Starting at 7:30 AM, I reached Jaigad in 2 hrs. The journey was wonderful with blue sea on left side and twisting roads ahead. After enquiring I found that there is no boat service available from Jaigad port to take bike to the other side. The alternate route was to cross the river from Rai-Bhatgaon bridge. So I followed Khandala-Chafe-Rai road to the bridge. This road is also wonderful, less traffic wide road plenty of directions. The bridge looks excellent from hill top.
The road after Bhatgaon is relatively narrow and there are very few boards for directions. This road goes on the top of hill so the view is quite different. I also saw a Jackal crossing the road. But he went into bushes before I can take any snaps. Last year we saw a Jackal in Jaigad area. Stopping occasionally I reached Shrungar Tali (Tali in short) at 1:15 PM. Taking left I reached Guhagar in 15 min.

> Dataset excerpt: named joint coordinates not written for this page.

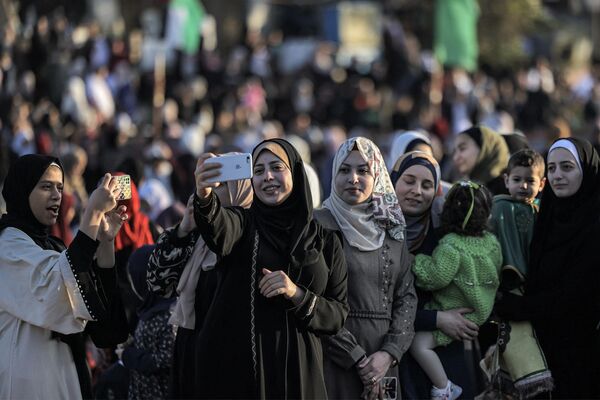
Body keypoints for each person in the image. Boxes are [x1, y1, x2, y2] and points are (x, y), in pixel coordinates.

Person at [190, 138, 348, 399]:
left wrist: (296, 293)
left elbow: (337, 315)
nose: (268, 177)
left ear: (295, 173)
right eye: (259, 171)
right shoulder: (244, 224)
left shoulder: (326, 240)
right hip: (247, 370)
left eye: (277, 167)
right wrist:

Guhagar is not new to me. I had been here several times with my family to visit our family goddess, ‘Durga devi’. I like the temple a lot. There are very few temples where I really WANT to go. This is one of them, where you can find serenity and peace of mind. Many times I wonder whether God really is present at so called ‘Jagrut’ temples which are so crowded, clumsy and dirty.

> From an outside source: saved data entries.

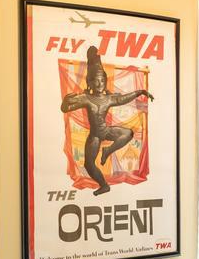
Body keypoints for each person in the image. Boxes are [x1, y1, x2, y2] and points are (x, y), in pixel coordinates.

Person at [60, 45, 151, 195]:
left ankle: (108, 150)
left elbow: (123, 98)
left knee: (128, 133)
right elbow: (65, 109)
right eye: (95, 81)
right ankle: (104, 185)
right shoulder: (86, 98)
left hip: (106, 131)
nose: (99, 84)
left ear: (105, 81)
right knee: (89, 165)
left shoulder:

Anyways, I had a ‘darshan’ and thereafter lunch and left Guhagar at 2:30 for Chiplun. After Chiplun, there is Koyananagar ghat (pass), which I liked a lot but never had done on bike. As expected, it was simply great experience to climb the pass on bike.

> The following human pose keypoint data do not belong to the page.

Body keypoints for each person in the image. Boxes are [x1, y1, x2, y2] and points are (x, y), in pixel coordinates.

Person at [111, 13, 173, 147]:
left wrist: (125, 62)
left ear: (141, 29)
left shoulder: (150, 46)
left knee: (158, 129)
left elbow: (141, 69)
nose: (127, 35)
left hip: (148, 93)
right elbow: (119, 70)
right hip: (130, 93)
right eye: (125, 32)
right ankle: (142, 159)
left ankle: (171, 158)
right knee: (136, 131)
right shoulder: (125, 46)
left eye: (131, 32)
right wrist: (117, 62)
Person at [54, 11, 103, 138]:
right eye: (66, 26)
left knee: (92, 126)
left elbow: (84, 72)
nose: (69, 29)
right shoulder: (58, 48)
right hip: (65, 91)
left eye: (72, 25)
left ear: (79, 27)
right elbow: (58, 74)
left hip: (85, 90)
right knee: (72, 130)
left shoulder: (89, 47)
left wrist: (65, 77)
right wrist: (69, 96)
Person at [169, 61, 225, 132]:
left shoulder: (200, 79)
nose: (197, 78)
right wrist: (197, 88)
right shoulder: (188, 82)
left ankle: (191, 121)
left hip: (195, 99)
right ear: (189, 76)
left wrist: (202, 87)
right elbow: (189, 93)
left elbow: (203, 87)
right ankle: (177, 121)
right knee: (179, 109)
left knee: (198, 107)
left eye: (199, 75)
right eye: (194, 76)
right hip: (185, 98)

Before I get to Patan, it started to rain heavily. I stopped for half an hour but the rain had no intentions to stop. Time was running out, as I have to on NH4 before dark. I am not comfortable for riding a bike in dark and rainy condition on internal road (without any divider), so, though it was raining I continued to ride till I reached NH4 at Karad. After on NH4 there was sporadic shower till Satara. I was all wet (no rain gear as this is start of summer and rain is totally unexpected) and it felt really cold while driving. At one point I was thinking of getting into a lodge and changing to dry clothes and taking nap for few hours before starting again. But that was really not necessary. In some time clothes dried off and I was going slow and steady. I reached home at 12 night after traveling 470 km.
With this I broke all my riding records,
....Longest in a day 470 km (old record 370 km)
....Longest trip 890 km (old record 600 km)
Now total riding on bike is 2900 km.